Folowing discussions have been obtained after carefully observations of the results.

1. 1.

   It was also observed that MRR was found to be increased five times and surface roughness is reduced to almost half when wheel speed is varied between 1000 and 1400 wheel speed under the range of current investigated.
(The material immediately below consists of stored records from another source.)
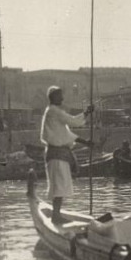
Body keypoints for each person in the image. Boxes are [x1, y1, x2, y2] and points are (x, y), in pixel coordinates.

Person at [40, 85, 93, 223]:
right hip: (56, 155)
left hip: (58, 155)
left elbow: (66, 133)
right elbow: (73, 121)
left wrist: (85, 142)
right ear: (53, 97)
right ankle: (56, 216)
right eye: (60, 95)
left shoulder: (53, 112)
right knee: (59, 185)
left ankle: (56, 214)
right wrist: (86, 113)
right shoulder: (53, 111)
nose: (62, 98)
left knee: (60, 185)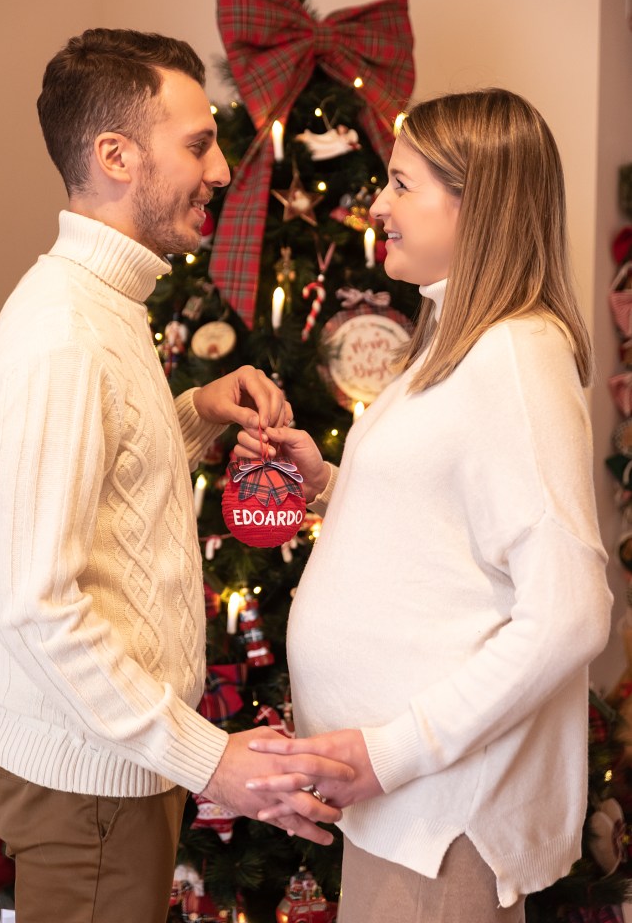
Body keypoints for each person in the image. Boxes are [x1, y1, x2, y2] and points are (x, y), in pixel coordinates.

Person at [0, 28, 353, 923]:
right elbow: (33, 605)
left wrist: (199, 412)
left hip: (107, 770)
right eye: (197, 144)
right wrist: (211, 759)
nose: (220, 170)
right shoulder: (65, 334)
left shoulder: (106, 306)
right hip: (88, 785)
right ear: (116, 157)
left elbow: (104, 484)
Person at [239, 88, 614, 922]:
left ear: (476, 205)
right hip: (401, 814)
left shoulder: (516, 356)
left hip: (441, 819)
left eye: (402, 185)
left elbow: (571, 614)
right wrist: (329, 482)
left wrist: (391, 752)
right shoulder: (454, 339)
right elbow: (447, 524)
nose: (378, 206)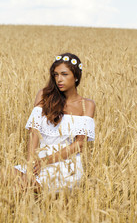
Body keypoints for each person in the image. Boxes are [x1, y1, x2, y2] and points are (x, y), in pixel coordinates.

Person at [14, 52, 95, 191]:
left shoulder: (87, 105)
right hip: (37, 162)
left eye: (64, 74)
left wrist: (46, 161)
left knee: (16, 188)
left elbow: (79, 144)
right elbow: (34, 132)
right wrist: (29, 166)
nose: (59, 79)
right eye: (56, 75)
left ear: (76, 77)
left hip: (67, 166)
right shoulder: (44, 95)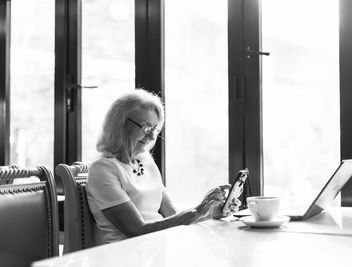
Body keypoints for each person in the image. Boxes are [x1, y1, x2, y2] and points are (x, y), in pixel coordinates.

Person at [87, 89, 239, 244]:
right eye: (146, 128)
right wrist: (198, 211)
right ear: (121, 124)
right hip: (128, 255)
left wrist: (211, 212)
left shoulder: (146, 161)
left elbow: (172, 214)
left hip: (159, 246)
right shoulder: (103, 169)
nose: (152, 136)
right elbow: (137, 230)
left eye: (155, 129)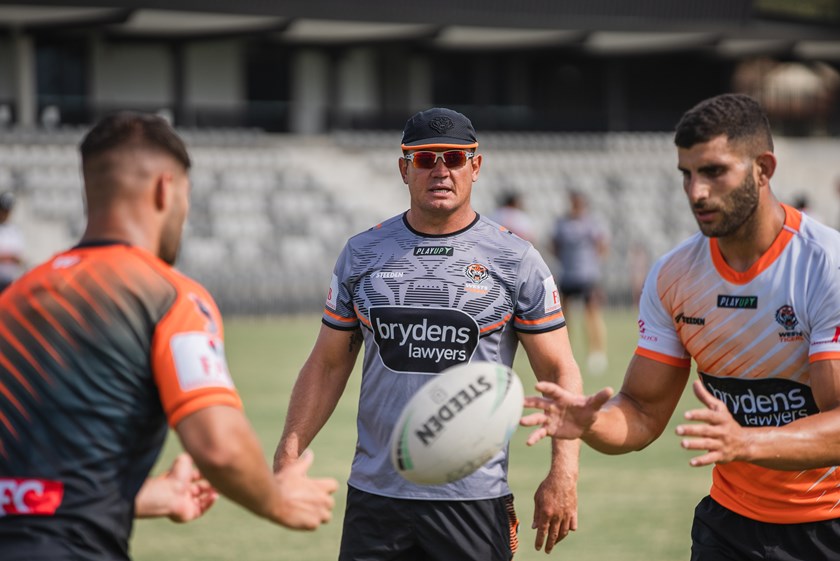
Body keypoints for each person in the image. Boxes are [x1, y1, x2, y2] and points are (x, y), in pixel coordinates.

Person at [0, 112, 338, 561]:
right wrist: (279, 500)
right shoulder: (167, 296)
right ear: (166, 189)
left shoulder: (17, 297)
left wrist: (145, 496)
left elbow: (33, 486)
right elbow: (218, 447)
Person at [521, 93, 840, 561]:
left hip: (827, 526)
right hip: (728, 527)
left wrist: (743, 441)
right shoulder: (675, 275)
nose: (696, 192)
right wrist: (592, 424)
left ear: (763, 169)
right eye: (686, 174)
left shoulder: (825, 266)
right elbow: (644, 413)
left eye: (713, 172)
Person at [274, 107, 583, 560]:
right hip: (376, 497)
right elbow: (327, 363)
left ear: (475, 166)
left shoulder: (515, 259)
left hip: (473, 499)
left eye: (454, 158)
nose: (441, 170)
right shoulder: (362, 254)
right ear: (404, 168)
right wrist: (289, 454)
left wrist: (564, 473)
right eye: (425, 159)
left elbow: (560, 369)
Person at [550, 190, 610, 374]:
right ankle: (565, 352)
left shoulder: (591, 223)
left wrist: (591, 263)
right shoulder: (562, 224)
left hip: (587, 276)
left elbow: (602, 245)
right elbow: (554, 245)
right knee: (564, 317)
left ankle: (597, 353)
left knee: (591, 315)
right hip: (568, 275)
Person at [0, 190, 24, 292]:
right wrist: (8, 257)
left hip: (10, 281)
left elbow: (19, 257)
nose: (5, 213)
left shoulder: (14, 230)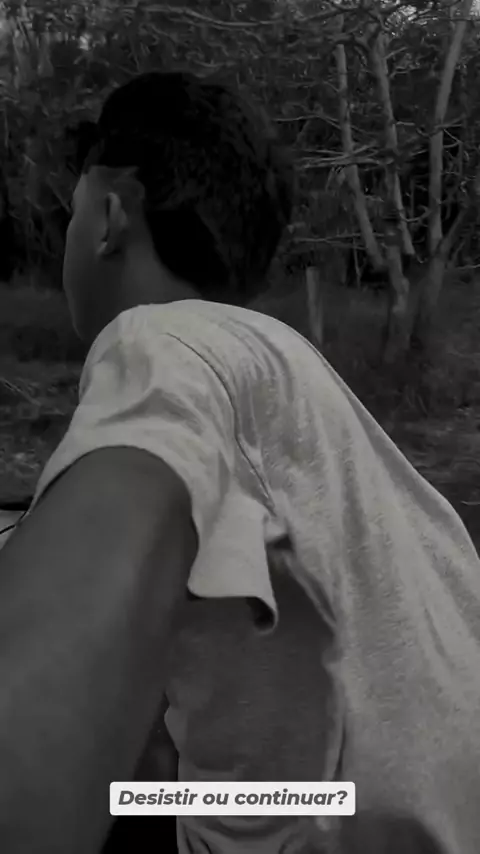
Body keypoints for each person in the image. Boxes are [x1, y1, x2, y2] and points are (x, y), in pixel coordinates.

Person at [0, 71, 480, 854]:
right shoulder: (292, 370)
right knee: (145, 773)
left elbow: (51, 668)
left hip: (327, 826)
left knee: (125, 791)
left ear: (110, 219)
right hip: (407, 813)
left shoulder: (161, 340)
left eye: (73, 212)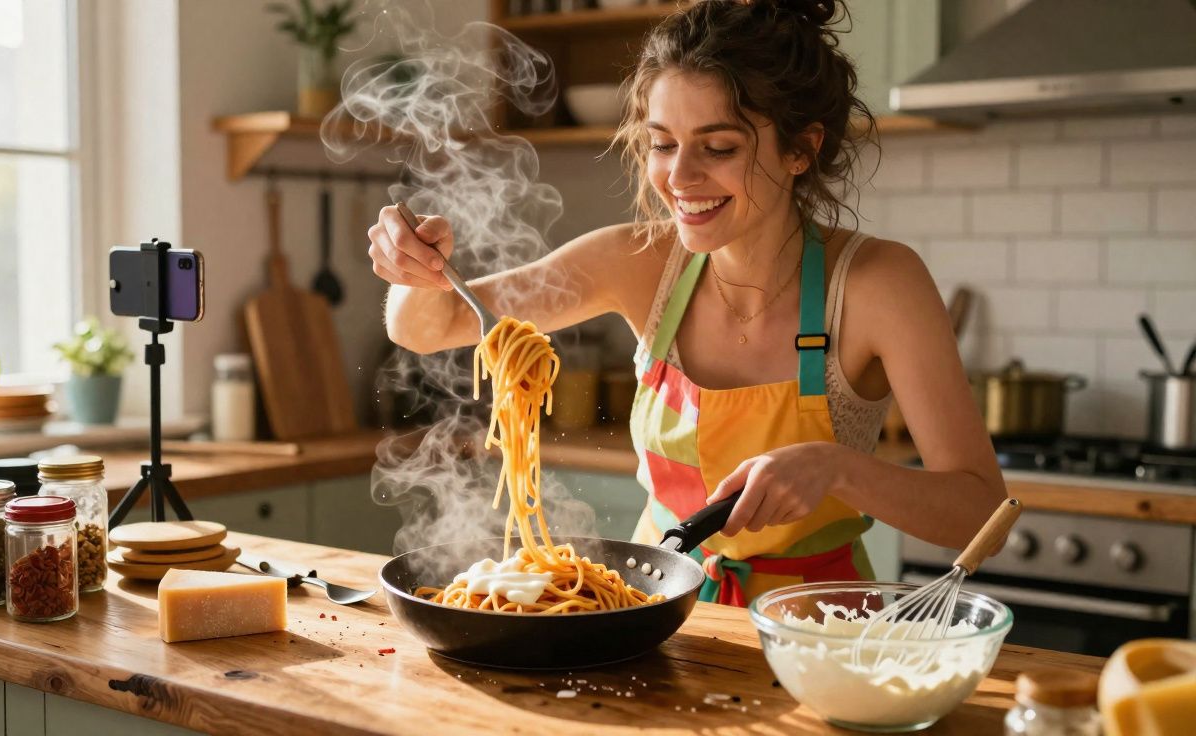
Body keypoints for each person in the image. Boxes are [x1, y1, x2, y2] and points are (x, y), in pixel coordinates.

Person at [366, 0, 1007, 606]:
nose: (678, 177)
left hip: (819, 631)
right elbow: (431, 326)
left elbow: (981, 513)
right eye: (662, 144)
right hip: (658, 610)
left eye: (718, 147)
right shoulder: (638, 261)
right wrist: (416, 269)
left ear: (801, 149)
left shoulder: (877, 284)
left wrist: (836, 468)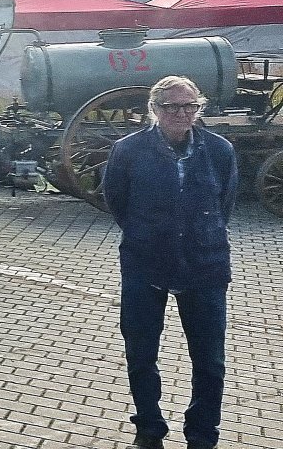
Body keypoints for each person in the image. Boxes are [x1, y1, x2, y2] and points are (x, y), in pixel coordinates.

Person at [101, 76, 236, 449]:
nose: (181, 113)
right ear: (154, 109)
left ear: (199, 108)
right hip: (145, 264)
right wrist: (148, 234)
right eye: (171, 106)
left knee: (210, 361)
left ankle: (202, 435)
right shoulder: (128, 150)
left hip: (205, 264)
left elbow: (224, 205)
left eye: (189, 106)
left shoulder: (220, 150)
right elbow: (117, 201)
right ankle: (149, 428)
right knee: (141, 355)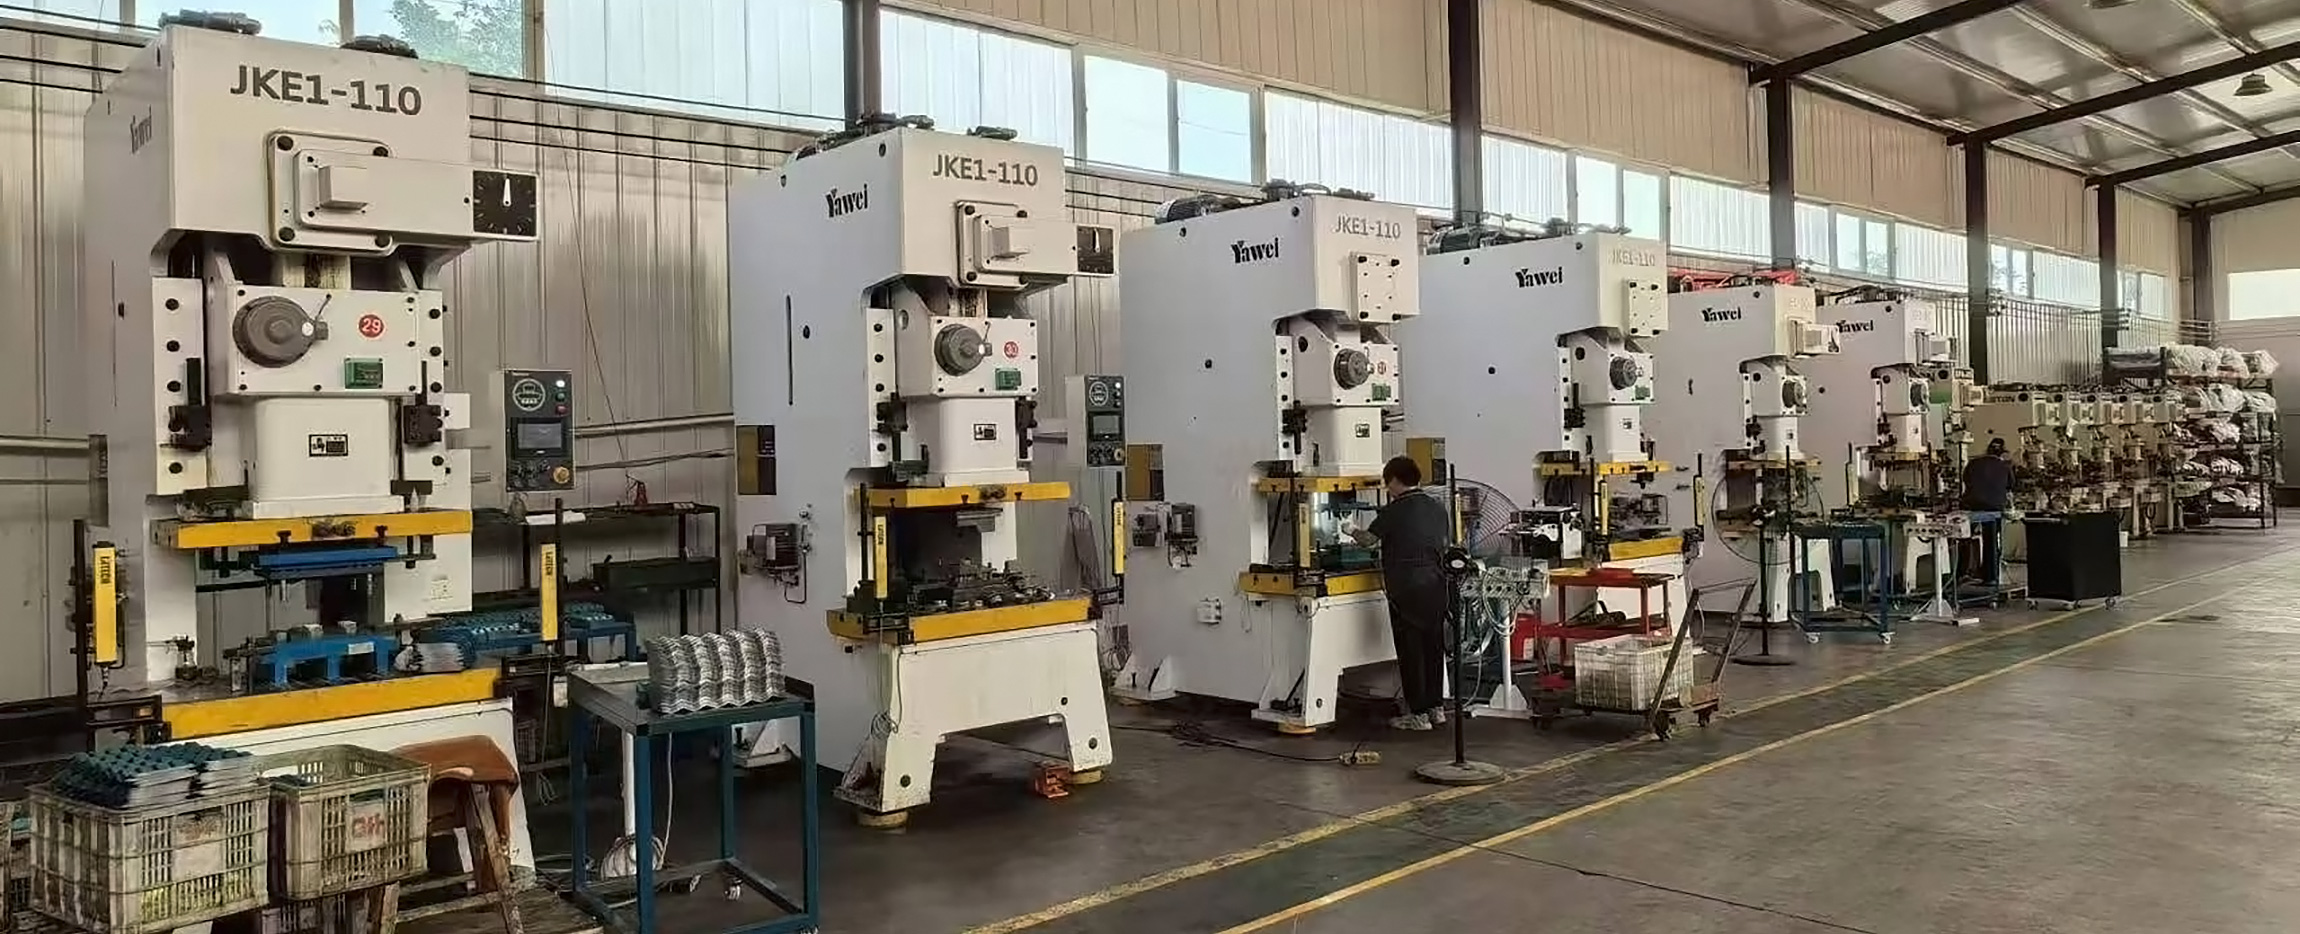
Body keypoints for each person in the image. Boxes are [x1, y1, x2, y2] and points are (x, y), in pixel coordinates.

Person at [1348, 456, 1452, 731]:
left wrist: (1350, 529)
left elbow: (1368, 540)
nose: (1387, 488)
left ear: (1394, 480)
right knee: (1433, 647)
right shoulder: (1437, 507)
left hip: (1407, 589)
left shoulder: (1396, 509)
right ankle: (1436, 709)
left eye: (1387, 483)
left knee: (1411, 651)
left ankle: (1417, 715)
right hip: (1436, 585)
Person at [1960, 437, 2014, 585]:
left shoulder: (1973, 463)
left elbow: (1966, 480)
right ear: (2002, 453)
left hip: (1971, 505)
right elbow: (2010, 486)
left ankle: (1962, 572)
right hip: (1993, 507)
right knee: (1991, 541)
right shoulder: (2005, 466)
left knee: (1964, 537)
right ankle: (1990, 576)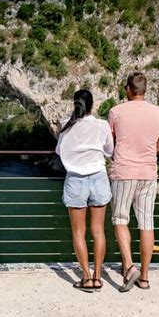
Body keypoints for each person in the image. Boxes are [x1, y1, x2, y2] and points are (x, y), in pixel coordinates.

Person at [108, 72, 159, 292]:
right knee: (146, 223)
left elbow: (111, 143)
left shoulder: (116, 111)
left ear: (128, 90)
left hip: (123, 172)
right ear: (145, 90)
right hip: (148, 173)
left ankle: (129, 267)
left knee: (120, 218)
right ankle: (144, 277)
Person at [56, 89, 114, 292]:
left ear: (75, 104)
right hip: (98, 178)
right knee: (98, 230)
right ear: (92, 105)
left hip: (75, 181)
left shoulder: (65, 126)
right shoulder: (102, 125)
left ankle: (86, 277)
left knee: (78, 233)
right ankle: (98, 277)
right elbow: (109, 151)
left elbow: (59, 151)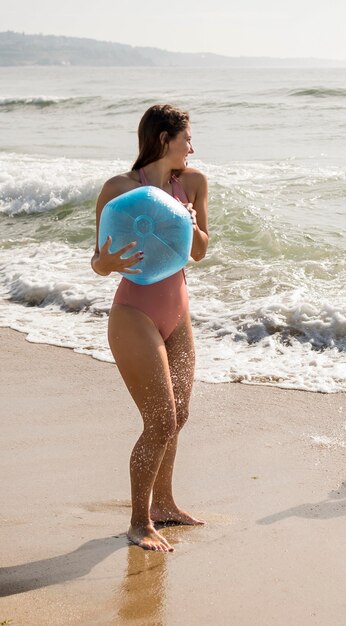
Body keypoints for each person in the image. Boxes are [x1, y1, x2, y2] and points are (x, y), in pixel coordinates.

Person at [91, 104, 209, 551]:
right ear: (163, 139)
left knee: (178, 417)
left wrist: (193, 223)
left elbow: (199, 252)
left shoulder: (194, 183)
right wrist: (106, 262)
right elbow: (98, 263)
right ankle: (139, 522)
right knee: (159, 419)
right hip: (134, 313)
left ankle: (165, 505)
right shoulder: (119, 189)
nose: (192, 148)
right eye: (187, 139)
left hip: (178, 312)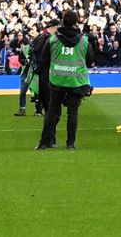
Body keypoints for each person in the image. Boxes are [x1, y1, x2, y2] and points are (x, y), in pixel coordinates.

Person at [36, 11, 97, 151]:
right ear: (76, 22)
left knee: (52, 111)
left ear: (62, 21)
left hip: (57, 80)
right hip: (76, 80)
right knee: (73, 112)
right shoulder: (83, 40)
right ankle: (70, 144)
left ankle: (44, 142)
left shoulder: (53, 39)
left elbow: (44, 60)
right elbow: (90, 60)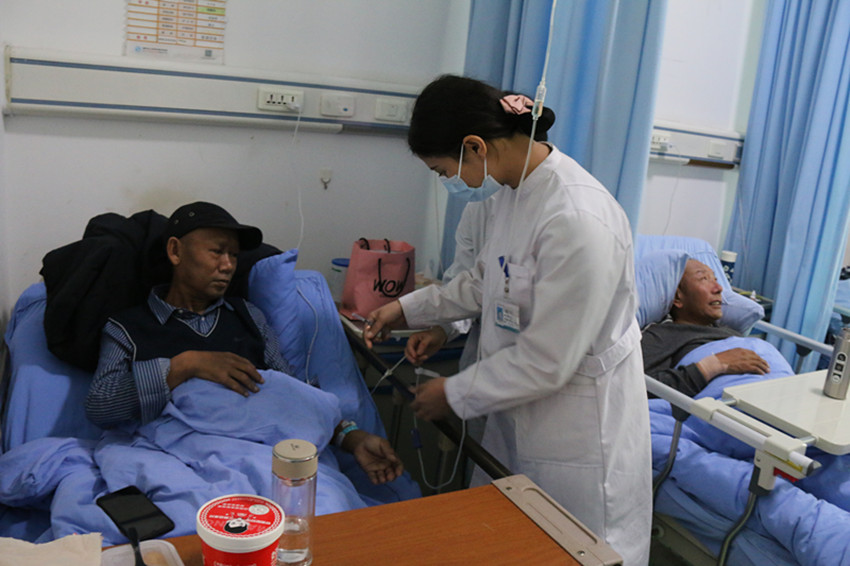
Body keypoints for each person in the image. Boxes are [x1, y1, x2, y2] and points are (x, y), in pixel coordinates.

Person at [363, 75, 652, 565]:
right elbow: (485, 282)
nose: (447, 181)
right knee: (508, 540)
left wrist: (452, 392)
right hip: (519, 415)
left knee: (579, 550)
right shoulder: (513, 196)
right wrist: (406, 309)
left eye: (442, 170)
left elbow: (549, 360)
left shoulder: (577, 218)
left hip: (580, 435)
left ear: (475, 147)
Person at [85, 201, 403, 485]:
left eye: (234, 256)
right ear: (175, 251)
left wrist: (351, 437)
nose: (227, 265)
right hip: (173, 460)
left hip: (259, 457)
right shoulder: (128, 327)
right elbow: (101, 405)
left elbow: (291, 398)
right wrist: (184, 366)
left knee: (325, 504)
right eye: (217, 251)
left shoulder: (248, 316)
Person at [642, 259, 770, 396]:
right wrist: (711, 366)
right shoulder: (662, 335)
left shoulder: (727, 331)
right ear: (678, 298)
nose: (719, 288)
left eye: (715, 279)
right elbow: (638, 387)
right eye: (703, 279)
For infeed range 20–40 µm with increase in table speed (3–5 mm/sec) the MRR increases by a factor of 2.2. At 24 A, MRR becomes almost same for duty factor ranging from 0.492 to 0.817. For a infeed range 20–40 µm, and for table speed (3–5 mm/sec) the roughness increases up to 45 % and there is significant improvement in roughness at higher speed as compared to lower speed due to improper flushing.

2. 2.

   The micrographs examination indicated that the machining surface at higher current influenced by electro-erosion and dielectric flushing effect as compare to low current at same parameters settings.

3. 3.

   The micrographs indicate that there is no recast layer in S-EDDG process during machining of composite materials which has been found when process behaves in EDM mode.

4. 4.

   It was evident from the above study that optimization of the complicated multiple-performance characteristics can be greatly simplified through WPC. It is shown that the performance characteristics of the S-EDDG process such as MRR and R_a are improved together by using the method proposed by this study. The effectiveness of this approach has been successfully established by validation experiment. Whereas improvement in MRR is 352 %, R_a deteriorates up to 34.70 % from their initial setting during S-EDDG while performing simultaneous optimization of multiple quality characteristics.

Conclusions

The combination of EDM and diamond surface grinding (DSG) improves the MRR and R_a that is machining performance in terms of output process parameters during S-EDDG of MMCs which was alone not possible from EDM and grinding. An experimental set up for EDDG process for a new configuration of surface grinding mode has been developed. Experiments were conducted to study the effect of current, pulse on-time, wheel speed, duty factor on MRR and R_a. The following conclusions are drawn after carefully observations of the results.

1. 1.

   To achieve better surface finish on the workpiece surface lower value of pulse current, duty factor, pulse on-time, infeed, table speed and higher value of wheel speed should be selected. R_a value varies from 1.5 to 6.5 µm, for most of experimental conditions used.

2. 2.

   For higher MRR pulse current, wheel speed, pulse-on time, infeed, table speed should be selected from their high ranges and duty factor from lower range. MRR value varies from 0.001 to 0.0190 g/min for most of the conditions used.

3. 3.

   The factors setting found as best combination of process variables is: wheel speed-level 3 (1400), table speed-level 2 (4 mm/sec), infeed-level 1 (20 µm), current- level 3 (24 A), pulse on-time- level 1 (50 μs) and duty factor-level 3 (0.817).The percentage contribution of different factors in decreasing order is wheel speed 46.36 %, current 22.66 %, infeed 10.76 %, pulse on-time 9.80 %, table speed 6.45 % and duty factor 3.97 %. With in all input parameters considered, wheel speed parameter has the maximum effect on S-EDDG process which has also been confirmed by that fact that its significancy level is more than 95 % which has been observed from Table 5.